» **Lines of data**:
* START *
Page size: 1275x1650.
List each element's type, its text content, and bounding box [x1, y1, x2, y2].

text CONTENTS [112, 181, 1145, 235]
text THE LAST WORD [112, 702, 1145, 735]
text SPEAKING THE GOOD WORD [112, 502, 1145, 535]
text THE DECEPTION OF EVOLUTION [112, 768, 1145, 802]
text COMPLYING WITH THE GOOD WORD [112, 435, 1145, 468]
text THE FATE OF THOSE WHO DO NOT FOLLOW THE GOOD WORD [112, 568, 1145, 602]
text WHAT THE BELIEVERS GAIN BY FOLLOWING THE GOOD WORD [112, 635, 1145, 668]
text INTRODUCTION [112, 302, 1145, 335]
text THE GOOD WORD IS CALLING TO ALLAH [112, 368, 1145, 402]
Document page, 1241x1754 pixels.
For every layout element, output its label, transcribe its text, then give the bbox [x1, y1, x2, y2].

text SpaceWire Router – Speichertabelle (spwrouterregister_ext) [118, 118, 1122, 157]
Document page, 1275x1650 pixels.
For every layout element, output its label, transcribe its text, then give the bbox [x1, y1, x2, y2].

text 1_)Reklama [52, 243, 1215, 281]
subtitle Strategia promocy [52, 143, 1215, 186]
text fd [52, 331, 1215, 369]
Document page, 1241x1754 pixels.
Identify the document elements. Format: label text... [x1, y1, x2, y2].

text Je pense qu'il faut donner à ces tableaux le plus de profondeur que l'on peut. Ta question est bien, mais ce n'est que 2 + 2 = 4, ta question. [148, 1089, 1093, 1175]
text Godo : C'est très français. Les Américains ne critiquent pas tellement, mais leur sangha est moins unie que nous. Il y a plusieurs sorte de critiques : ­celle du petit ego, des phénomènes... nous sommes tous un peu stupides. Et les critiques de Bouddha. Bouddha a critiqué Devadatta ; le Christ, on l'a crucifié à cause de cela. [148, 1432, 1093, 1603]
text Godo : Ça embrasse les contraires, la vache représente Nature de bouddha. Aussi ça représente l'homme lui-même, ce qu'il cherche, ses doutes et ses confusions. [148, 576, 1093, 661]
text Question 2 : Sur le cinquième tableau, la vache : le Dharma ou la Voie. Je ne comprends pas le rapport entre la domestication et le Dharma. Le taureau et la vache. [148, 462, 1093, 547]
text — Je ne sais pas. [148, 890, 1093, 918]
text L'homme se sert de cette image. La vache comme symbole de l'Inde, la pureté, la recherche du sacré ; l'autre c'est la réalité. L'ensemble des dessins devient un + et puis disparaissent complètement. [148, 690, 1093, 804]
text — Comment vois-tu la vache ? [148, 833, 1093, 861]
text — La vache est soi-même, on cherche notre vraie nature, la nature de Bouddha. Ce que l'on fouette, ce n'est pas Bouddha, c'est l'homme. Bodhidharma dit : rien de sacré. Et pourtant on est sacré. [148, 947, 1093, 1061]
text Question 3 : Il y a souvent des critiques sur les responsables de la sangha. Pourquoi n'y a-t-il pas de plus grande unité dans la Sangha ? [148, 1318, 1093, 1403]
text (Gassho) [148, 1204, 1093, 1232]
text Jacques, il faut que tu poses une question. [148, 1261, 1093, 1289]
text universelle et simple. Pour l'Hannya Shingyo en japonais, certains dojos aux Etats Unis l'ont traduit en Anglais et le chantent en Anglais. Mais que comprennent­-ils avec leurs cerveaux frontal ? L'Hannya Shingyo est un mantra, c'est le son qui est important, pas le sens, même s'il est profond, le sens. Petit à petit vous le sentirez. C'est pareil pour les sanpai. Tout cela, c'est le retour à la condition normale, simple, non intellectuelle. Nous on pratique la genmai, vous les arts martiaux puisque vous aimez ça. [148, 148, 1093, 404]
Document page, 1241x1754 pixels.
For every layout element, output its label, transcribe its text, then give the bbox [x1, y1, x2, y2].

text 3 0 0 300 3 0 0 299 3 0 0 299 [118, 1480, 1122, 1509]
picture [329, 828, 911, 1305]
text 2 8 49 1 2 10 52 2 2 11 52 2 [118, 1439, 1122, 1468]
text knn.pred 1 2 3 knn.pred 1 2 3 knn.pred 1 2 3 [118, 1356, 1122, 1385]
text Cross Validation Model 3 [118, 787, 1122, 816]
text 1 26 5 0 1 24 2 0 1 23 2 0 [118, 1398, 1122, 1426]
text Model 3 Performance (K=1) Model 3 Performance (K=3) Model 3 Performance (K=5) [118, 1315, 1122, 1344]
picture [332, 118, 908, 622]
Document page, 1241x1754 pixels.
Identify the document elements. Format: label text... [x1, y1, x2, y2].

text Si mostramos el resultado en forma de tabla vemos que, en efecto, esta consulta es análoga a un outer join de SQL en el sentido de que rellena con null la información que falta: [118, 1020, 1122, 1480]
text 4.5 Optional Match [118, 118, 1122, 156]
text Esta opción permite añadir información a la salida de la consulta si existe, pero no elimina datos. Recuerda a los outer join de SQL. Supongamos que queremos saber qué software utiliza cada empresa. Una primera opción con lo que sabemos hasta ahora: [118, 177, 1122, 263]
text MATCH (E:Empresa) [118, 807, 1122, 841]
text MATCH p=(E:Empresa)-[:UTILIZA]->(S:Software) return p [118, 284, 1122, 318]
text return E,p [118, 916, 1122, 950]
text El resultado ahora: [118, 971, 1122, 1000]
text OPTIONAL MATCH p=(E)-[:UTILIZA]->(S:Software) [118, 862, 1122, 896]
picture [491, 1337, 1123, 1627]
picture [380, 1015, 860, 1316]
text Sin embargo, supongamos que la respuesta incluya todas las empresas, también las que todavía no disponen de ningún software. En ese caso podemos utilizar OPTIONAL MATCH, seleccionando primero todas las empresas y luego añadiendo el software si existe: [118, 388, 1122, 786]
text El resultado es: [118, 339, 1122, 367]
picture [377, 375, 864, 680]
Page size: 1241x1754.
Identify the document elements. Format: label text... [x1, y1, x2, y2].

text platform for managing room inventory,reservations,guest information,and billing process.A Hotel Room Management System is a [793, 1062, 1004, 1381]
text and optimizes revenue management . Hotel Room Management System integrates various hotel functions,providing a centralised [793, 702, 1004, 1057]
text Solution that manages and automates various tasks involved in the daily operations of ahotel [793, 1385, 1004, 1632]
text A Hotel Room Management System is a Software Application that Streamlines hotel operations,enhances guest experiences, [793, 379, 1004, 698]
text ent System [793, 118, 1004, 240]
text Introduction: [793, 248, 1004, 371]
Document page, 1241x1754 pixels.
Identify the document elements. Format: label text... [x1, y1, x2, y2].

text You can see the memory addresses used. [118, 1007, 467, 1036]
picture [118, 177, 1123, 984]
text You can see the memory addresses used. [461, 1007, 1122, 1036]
* END *
» **Problem details**: Rewrite the records from the line with "Document page, 1275x1650 pixels." to the line with "text fd [52, 331, 1215, 369]", swapping "transcribe" for "copy" and leaving everything else unchanged.

» **Answer to this task**:
Document page, 1275x1650 pixels.
For every layout element, output its label, copy its text, then give the bbox [x1, y1, x2, y2].

text 1_)Reklama [52, 243, 1215, 281]
subtitle Strategia promocy [52, 143, 1215, 186]
text fd [52, 331, 1215, 369]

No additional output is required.